Sometimes I think I read too much. While looking up the differences between theodicy (a defense of God's goodness and omnipotence in view of the existence of evil) and anthropodicy (which isn’t in the dictionary but is supposed to mean attempts to justify the goodness of humanity), I ran across Ernest Becker's Pulitzer Prize winning book, "The Denial of Death." No - I have not read all of it. No - I'm not interested in the history of psychology. Yes - I'm looking at it as a buffet from which to choose, and I like his phrasing:
It is all right to say, with Adler, that mental illness is due to "problems in living," - but we must remember that life itself is the insurmountable problem.Becker then continues with explanations that psychotherapy can help individuals, but we are left with the truthful reality that humans live with an insurmountable problem. Then, we die. His book is a study of humanity’s denial that death is approaching.

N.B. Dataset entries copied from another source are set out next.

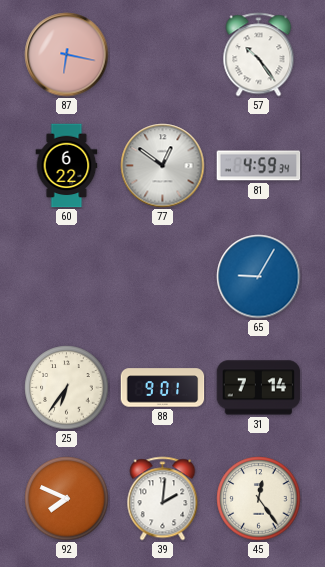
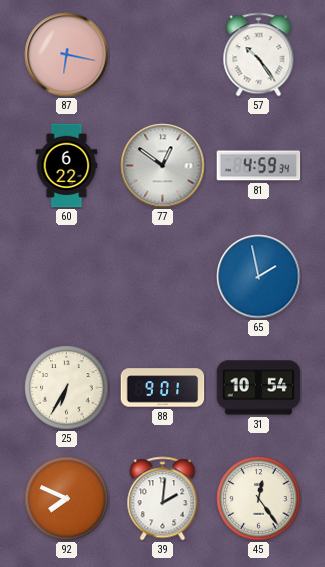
65: 9:05 -> 1:58
25: 6:36 -> 6:35
31: 7:14 -> 10:54
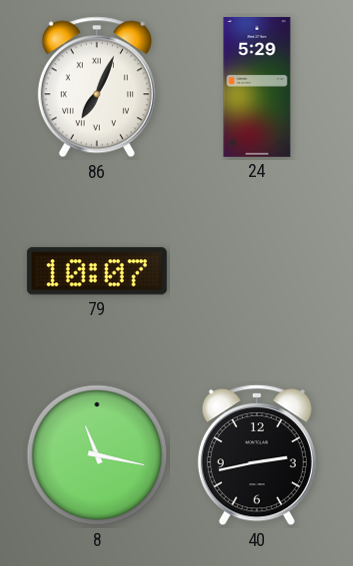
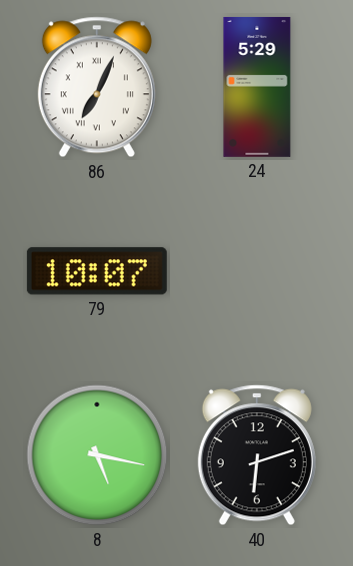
8: 11:17 -> 5:17
40: 2:43 -> 6:12
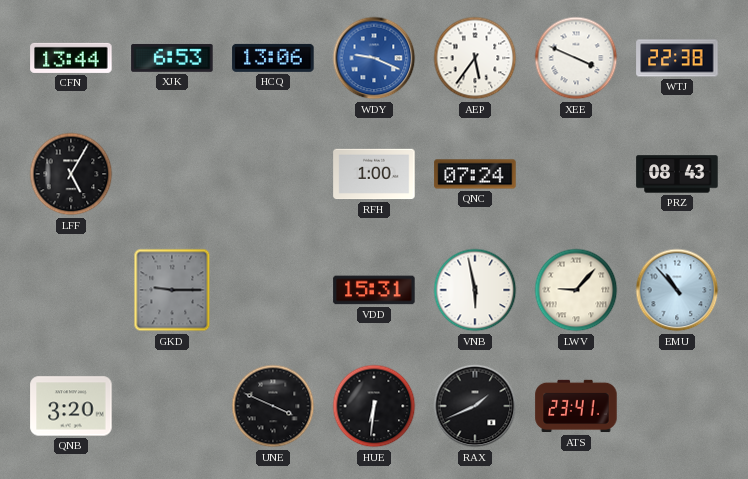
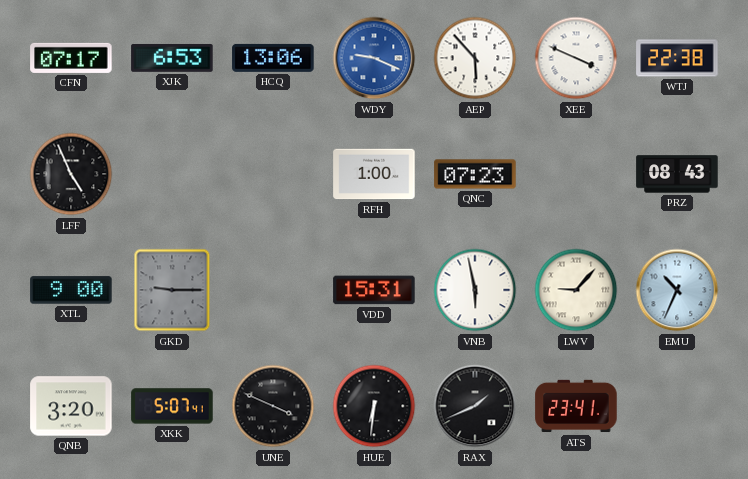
CFN: 13:44 -> 07:17
AEP: 5:36 -> 5:53
LFF: 5:05 -> 4:56
QNC: 07:24 -> 07:23
XTL: none -> 9:00
EMU: 10:53 -> 10:34
XKK: none -> 5:07
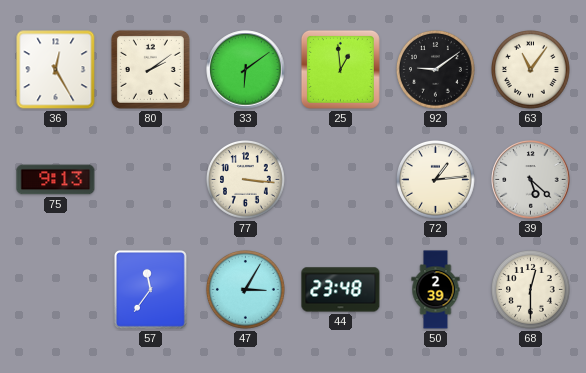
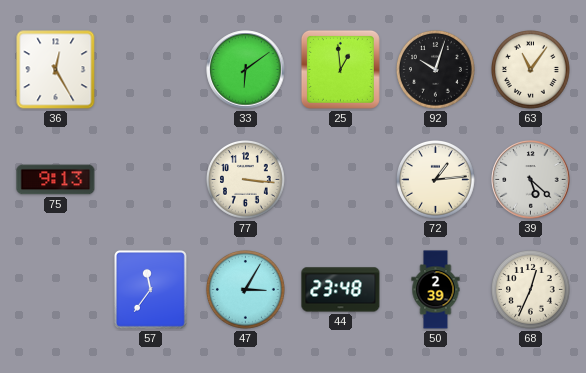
80: 2:09 -> none
92: 9:09 -> 10:03
68: 12:30 -> 12:34
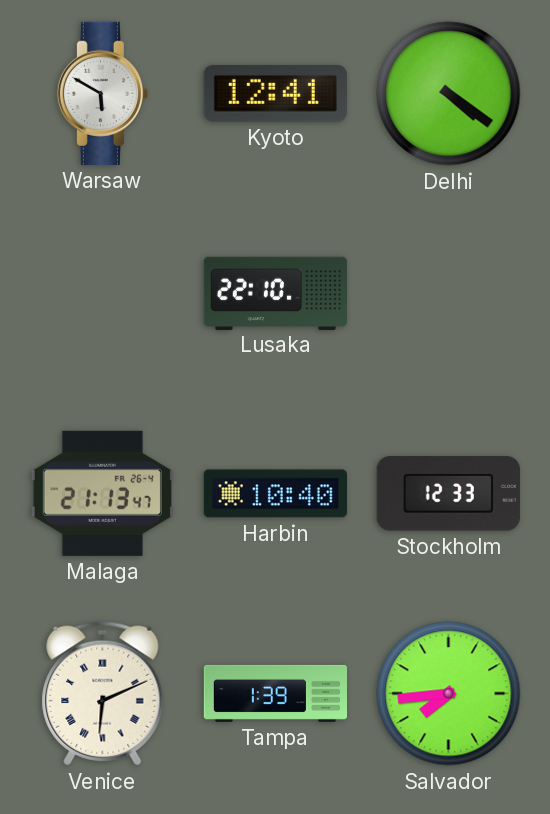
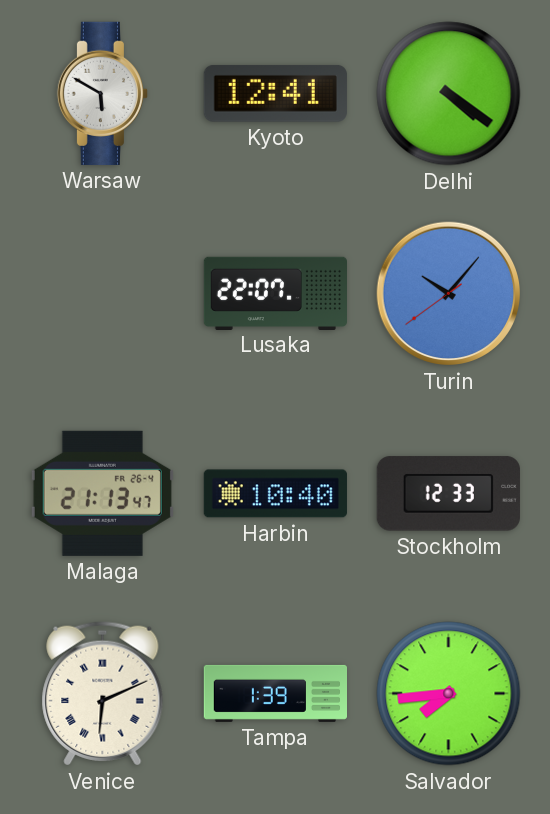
Lusaka: 22:10 -> 22:07
Turin: none -> 10:06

Atheists look upon religion as a pathological denial of death, a desire to believe (falsely, in their opinion) that there is immortality. Philosophers have discussed this for millennia, reaching a variety of conclusions. The majority do not address whether or not there is a Creator, but what effect such beliefs have on mankind as individuals and social groups. Which brings me back to a philosopher I’ve mentioned before, Blaise Pascal and his Wager:
Let us weigh the gain and the loss in wagering that God is. Let us estimate these two chances. If you gain, you gain all; if you lose, you lose nothing. Wager, then, without hesitation that He is.For me, the Bible goes to great lengths to face what mankind considers an insurmountable problem and provide answers. Not as a single Pulitzer Prize winning book, but one that was written over centuries, confirming prophecy by fact, trusted by each succeeding author. There are promises made and fulfilled, along with promises still pending. Philosophers have spent centuries reading, discussing, refining, accepting, rejecting and it still remains an individual choice whether to believe God created, loves and will judge His creation.
I’ve chosen to believe. Not without question, for I believe the Bereans had the right idea:
These were more noble than those in Thessalonica, in that they received the word with all readiness of mind, and searched the scriptures daily, whether those things were so. (Acts 17:11 KJV)
I believe this is what Jesus wants us to do:
Search the scriptures; for in them ye think ye have eternal life: and they are they which testify of me. (John 5:39 KJV)
If God cannot be found through reading the scriptures in prayer, the reader has made his wager. If Jesus cannot be seen as the Messiah through the scripture’s testimony, the reader has made his wager.
I have wagered that He is. As my sweet sister-in-law put it shortly before she went home to be with Him:
I would rather live thinking there is a God and die to find out there isn’t than to live thinking there isn’t a God and die to find out there is.About once a year I run across a philosophical article that brings this wager to mind. I write what I think, and I hope readers are aware that we all chose - to think there is a God, or not. If we think there is, we need to know Him.